Finalmente compramos os dito-cujos
passes de trem para nossa viagem.
Optamos pelo Global EuRail Pass,
de 21 dias contínuos,
com tarifação Saver.
Adquirimos na CI com a agente Daniele.
Confiram os valores:
EURAIL GLOBAL PASS - 21 DIAS - Saver 1° classe.
Valor cada passe EUR 608,00 x 2 = EUR 1216,00
TOTAL EUR = 1216,00 - 20% DESC = EUR 972,80
Taxa de EUR 30,00 x 2 = EUR 60,00
TOTAL EUR final = 972,80 + 60,00 = EUR 1032,80
± 3,41 euro hoje = R$ 3.521,82
Levando em consideração que passaremos um mês na Europa,
na primeira semana ficaremos apenas em Paris,
pois os passes devem ser utilizados em contínuos 21 dias
(dia não usado é dia perdido, pois conta igual...).
Calculo que iremos começar o tour
pelo interior do sul da França no dia 23 de fevereiro.
Se quisermos começar antes,
teremos de desembolsar os valores das passagens
em cash na hora do embarque.
É melhor assim, do que corrermos o risco
de nossos passes ficarem sem valor
antes do fim da viagem!
Deveremos receber os passes,
mapas e tabelas de horários de trens
em aproximadamente 10 dias.
Agora, só aguardar...
Ontem a Carol acertou o último hotel que faltava em nosso trajeto.
Infelizmente nossa corretora de viagens não conseguiu hospedagem para nós nas cidades que queríamos: Bordeaux (na Aquitãnia) e/ou Toulouse (nos Médio Pirineus). Tivemos que optar por um meio termo geográfico: Limoges (no Limousin).
Tudo bem, não chega a ser uma perda ou um entrave pois - sejamos sinceros - não existem cidades feias ao sul da França...
Aliás, será que existem cidades feias na França?
Se descobrirmos alguma a gente avisa!
Bom, de todo modo contratamos a última hospedagem.

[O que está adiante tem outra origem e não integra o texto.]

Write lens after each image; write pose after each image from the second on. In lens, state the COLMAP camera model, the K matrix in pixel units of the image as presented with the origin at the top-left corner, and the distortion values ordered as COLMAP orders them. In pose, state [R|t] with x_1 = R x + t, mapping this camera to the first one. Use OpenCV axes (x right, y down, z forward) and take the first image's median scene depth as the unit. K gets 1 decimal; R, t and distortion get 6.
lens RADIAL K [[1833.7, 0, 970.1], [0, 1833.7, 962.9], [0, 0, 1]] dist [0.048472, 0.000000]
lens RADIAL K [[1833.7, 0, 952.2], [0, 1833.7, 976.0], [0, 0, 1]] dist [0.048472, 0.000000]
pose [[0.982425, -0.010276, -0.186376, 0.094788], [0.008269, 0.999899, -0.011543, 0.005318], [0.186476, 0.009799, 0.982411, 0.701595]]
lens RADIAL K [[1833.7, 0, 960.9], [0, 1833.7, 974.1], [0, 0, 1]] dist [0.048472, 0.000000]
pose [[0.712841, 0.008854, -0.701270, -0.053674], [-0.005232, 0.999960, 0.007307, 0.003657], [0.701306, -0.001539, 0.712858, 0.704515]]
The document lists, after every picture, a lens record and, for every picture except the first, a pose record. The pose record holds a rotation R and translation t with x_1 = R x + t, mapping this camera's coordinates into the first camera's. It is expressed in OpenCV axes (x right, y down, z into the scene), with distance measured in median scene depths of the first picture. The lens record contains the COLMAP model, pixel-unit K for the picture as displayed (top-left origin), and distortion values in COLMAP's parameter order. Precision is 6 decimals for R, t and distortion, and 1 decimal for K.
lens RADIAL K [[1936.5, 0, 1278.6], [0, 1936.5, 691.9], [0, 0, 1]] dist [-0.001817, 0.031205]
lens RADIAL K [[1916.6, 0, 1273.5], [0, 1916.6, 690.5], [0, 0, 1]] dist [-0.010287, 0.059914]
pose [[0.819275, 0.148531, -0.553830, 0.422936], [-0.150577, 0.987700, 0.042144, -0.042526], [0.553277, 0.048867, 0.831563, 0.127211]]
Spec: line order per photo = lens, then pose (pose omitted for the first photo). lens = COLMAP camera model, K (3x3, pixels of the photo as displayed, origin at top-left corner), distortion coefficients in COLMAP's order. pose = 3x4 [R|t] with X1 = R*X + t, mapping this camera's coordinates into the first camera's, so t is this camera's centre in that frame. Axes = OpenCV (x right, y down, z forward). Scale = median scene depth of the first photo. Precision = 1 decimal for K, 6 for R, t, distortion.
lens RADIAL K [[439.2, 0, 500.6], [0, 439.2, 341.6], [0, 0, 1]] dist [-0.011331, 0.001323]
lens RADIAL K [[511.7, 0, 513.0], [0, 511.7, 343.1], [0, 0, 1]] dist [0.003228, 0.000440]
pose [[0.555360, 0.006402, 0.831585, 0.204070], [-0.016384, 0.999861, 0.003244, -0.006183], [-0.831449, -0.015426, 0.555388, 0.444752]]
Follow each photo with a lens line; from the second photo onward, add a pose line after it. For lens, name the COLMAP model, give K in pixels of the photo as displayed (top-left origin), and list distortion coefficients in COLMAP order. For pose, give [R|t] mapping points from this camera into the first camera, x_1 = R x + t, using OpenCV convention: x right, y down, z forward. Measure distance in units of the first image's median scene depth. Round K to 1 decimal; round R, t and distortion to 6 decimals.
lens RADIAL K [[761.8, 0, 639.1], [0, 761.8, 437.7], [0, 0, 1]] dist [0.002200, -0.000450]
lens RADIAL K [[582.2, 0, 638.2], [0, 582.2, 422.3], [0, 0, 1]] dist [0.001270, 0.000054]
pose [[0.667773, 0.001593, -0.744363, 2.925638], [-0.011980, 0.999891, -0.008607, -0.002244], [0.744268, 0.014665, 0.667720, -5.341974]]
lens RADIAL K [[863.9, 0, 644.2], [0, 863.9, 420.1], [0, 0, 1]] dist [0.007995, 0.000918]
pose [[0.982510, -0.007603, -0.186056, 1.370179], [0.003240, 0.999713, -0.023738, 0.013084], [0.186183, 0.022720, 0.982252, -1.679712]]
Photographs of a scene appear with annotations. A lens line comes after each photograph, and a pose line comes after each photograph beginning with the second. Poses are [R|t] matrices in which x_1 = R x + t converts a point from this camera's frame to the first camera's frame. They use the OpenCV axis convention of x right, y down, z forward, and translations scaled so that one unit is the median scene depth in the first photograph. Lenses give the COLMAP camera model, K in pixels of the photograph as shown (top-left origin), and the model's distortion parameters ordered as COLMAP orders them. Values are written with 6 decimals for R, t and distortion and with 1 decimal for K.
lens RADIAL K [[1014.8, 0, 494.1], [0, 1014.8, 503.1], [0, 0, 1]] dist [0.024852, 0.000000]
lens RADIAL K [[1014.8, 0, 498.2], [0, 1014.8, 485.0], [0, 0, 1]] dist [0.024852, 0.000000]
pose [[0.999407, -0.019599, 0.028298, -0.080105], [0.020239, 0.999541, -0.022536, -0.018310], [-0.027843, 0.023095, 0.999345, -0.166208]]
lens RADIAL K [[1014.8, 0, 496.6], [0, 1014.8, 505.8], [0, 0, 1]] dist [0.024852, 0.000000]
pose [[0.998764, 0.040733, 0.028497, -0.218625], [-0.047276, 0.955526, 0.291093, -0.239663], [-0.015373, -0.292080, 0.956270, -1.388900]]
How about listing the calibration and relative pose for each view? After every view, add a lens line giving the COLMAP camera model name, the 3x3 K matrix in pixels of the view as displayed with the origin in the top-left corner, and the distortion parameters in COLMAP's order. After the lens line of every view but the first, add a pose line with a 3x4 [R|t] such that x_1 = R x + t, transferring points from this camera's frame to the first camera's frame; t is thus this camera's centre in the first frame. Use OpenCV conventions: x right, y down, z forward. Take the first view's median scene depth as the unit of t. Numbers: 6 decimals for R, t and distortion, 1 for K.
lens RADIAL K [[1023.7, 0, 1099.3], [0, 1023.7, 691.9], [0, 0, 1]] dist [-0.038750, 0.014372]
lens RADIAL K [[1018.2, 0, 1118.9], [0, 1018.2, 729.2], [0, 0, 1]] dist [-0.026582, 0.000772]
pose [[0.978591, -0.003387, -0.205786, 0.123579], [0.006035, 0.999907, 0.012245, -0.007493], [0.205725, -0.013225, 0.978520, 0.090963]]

Café da manhã? NEM PENSAR!!!!! Acho que eles pensam que turista gosta de passear e barriga vazia...
Decerto é alguma estratégia dos comerciantes locais para incentivar os turistas a consumirem em seus restaurantes, cafeterias e bares (sabem como é: de estômago vazio ninguém vai muito longe...).
Mas essa tática deles não nos pega!
Já somos escolados, formados e pós-graduados em turismo diet!
Nossa técnica? Compramos o que precisamos nos supermercados locais e fazemos nossa própria comida no quarto do hotel. De manhã nos fartamos até dizer chega e levamos conosco uma carga de sanduíches ou qualquer coisa pronta. Pra beber? Litros de água mineral.
Evidentemente que para essa estratégia funcionar a contento temos que nos hospedar em hotéis que (no mínimo) tenham uma micro-cozinha nos quartos. Em resumo nosso critério para escolha de hotéis não é o número de estrelas, mas de bicos de fogão disponíveis!
Afinal, atravessaremos o Atlântico para fazer turismo e não para comer!!!!
Isso nós fazemos em casa, ora bolas!!!